Russian Longevity Secrets For Pain Free Movement, Maximum Mobility and Flexible Strength.
By Pavel Tsatsouline.
Reviewed by Frederick C. Hatfield II, MS, MFS
Any time you read Pavel’s articles are books, two things jump out at you: 1) While being unconventional in his thinking, he makes some good points; 2) He’s very entertaining and comes up with some hilarious one liners! I could take up this whole newsletter with his comical antidotes… All which make a point!
But let’s look at the first point I made… He is unconventional (Ahh… By Western thinking Comrade!) And does have some good points.

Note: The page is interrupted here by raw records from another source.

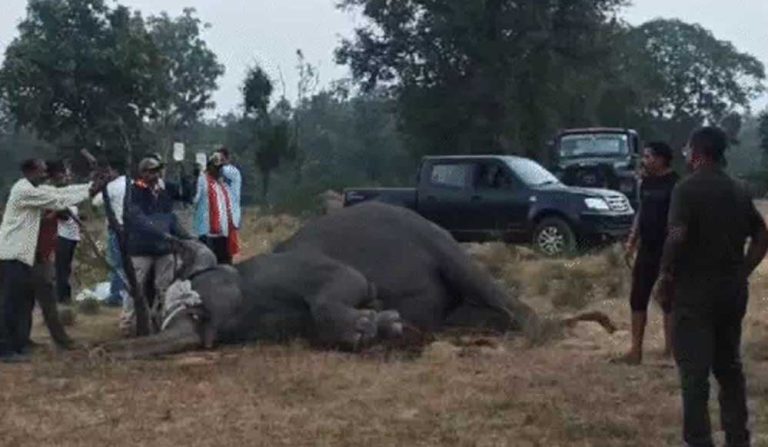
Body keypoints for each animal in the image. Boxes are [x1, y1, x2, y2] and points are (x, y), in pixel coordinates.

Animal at [106, 202, 544, 356]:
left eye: (193, 301)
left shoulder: (297, 269)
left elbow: (350, 283)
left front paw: (372, 323)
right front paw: (387, 326)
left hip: (442, 243)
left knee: (490, 290)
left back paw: (538, 329)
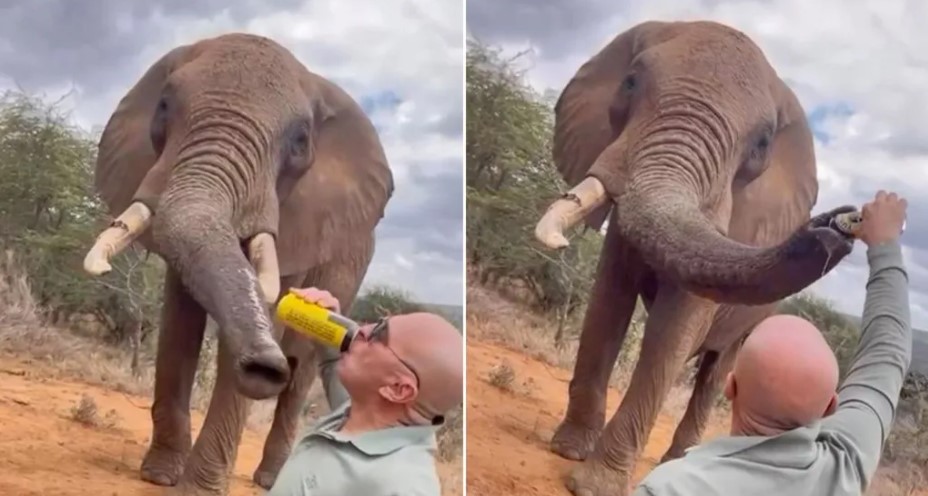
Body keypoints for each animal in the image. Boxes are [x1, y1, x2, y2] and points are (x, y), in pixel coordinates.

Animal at [81, 33, 393, 494]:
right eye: (164, 106)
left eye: (301, 140)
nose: (264, 366)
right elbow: (179, 322)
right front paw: (159, 475)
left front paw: (198, 489)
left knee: (302, 369)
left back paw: (269, 479)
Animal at [532, 20, 856, 496]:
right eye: (630, 83)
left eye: (761, 144)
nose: (840, 223)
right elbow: (609, 300)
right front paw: (569, 451)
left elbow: (676, 325)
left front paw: (594, 485)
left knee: (717, 370)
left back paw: (687, 458)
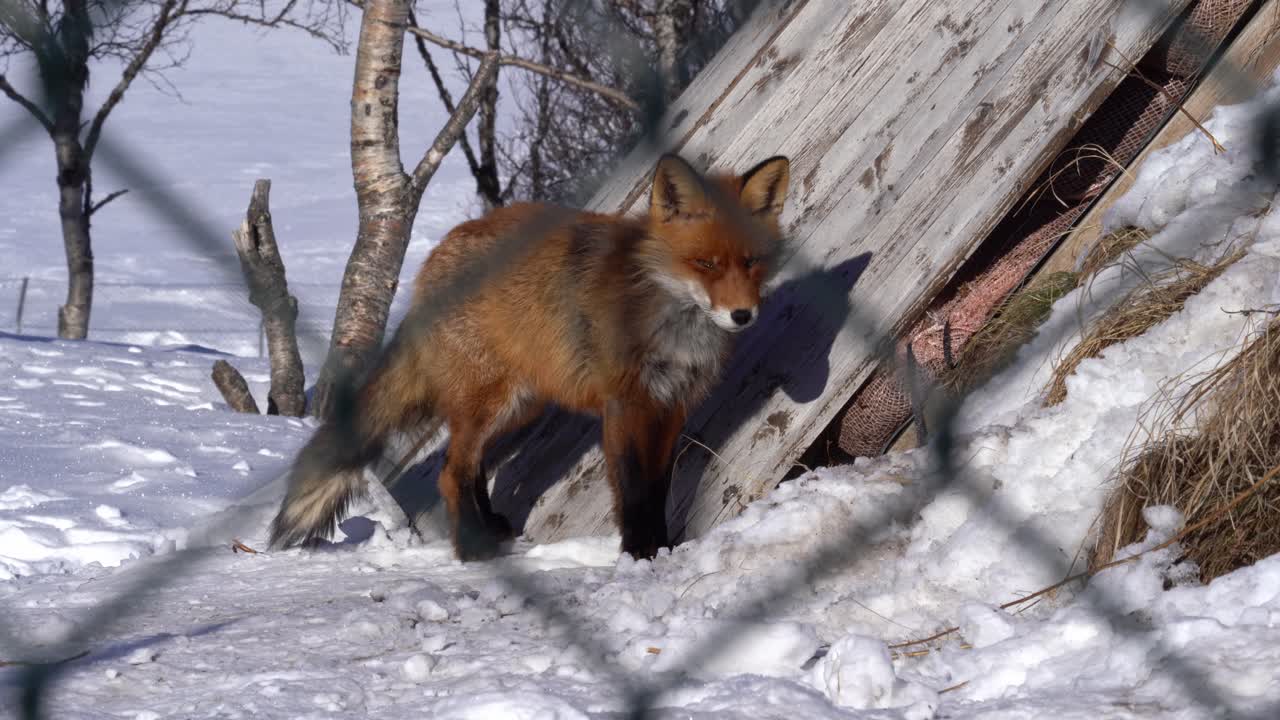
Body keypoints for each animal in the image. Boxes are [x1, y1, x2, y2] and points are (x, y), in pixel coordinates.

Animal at [267, 152, 791, 562]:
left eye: (751, 262)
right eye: (706, 264)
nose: (742, 315)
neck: (672, 322)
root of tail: (436, 257)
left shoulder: (671, 407)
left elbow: (658, 487)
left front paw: (661, 548)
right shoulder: (625, 404)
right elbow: (633, 488)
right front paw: (637, 553)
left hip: (521, 404)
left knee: (471, 465)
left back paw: (491, 527)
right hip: (490, 400)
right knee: (450, 473)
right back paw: (472, 549)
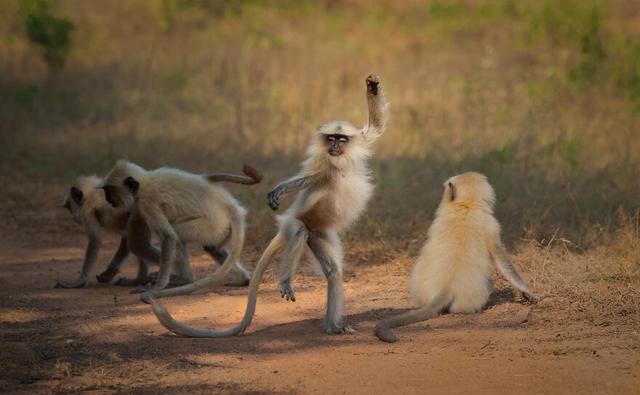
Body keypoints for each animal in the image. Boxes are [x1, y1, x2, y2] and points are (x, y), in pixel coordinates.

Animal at [100, 162, 260, 296]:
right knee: (212, 247)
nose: (108, 200)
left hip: (211, 224)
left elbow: (169, 237)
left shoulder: (146, 202)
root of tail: (229, 206)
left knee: (178, 235)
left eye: (109, 191)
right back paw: (242, 280)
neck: (144, 182)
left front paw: (156, 287)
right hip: (222, 228)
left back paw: (185, 279)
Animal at [146, 74, 390, 338]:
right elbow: (303, 180)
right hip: (299, 223)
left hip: (319, 233)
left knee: (334, 272)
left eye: (341, 140)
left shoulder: (354, 144)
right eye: (331, 139)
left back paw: (333, 326)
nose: (334, 147)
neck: (339, 161)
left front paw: (372, 86)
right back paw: (286, 282)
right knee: (299, 231)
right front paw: (279, 190)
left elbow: (376, 128)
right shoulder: (322, 165)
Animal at [372, 173, 536, 344]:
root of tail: (446, 287)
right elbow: (503, 261)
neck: (466, 205)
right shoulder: (491, 224)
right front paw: (529, 292)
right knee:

A main problem with routines listed by Pavel is they are time consuming, and don’t directly affect sport performance. This book details non-weight bearing movements meant to increase joint mobility. As a main means of exercise, there are better approaches. However, some of the concepts can be integrated into an overall plan (that goes for all methods of training!). You probably aren’t going to implement the entire workouts Pavel suggests, but the overall concept can be useful in many situations. Two that come to mind are those with poor joint mobility due to aging or injury, and as active recovery between workouts and between training cycles.
Pavel and I differ slightly on the concept of flexibility and range of motion. The ISSA definition of proper flexibility and range of motion is “having enough range of motion to meet everyday demands, with enough reserve to compensate for emergency situations.” Now, if you are standing on solid ground and an earthquake splits the ground between your feet and forces you into an American split, Pavel has a point. Range of motion is subject to individual differences. Hockey goalies, First Basemen and gymnasts have different needs than “Mrs. Jones”.
In short, using the full routines Pavel suggests isn’t necessary for many athletes and lifters. There are however, some things everyone – athlete or not – can take from this book.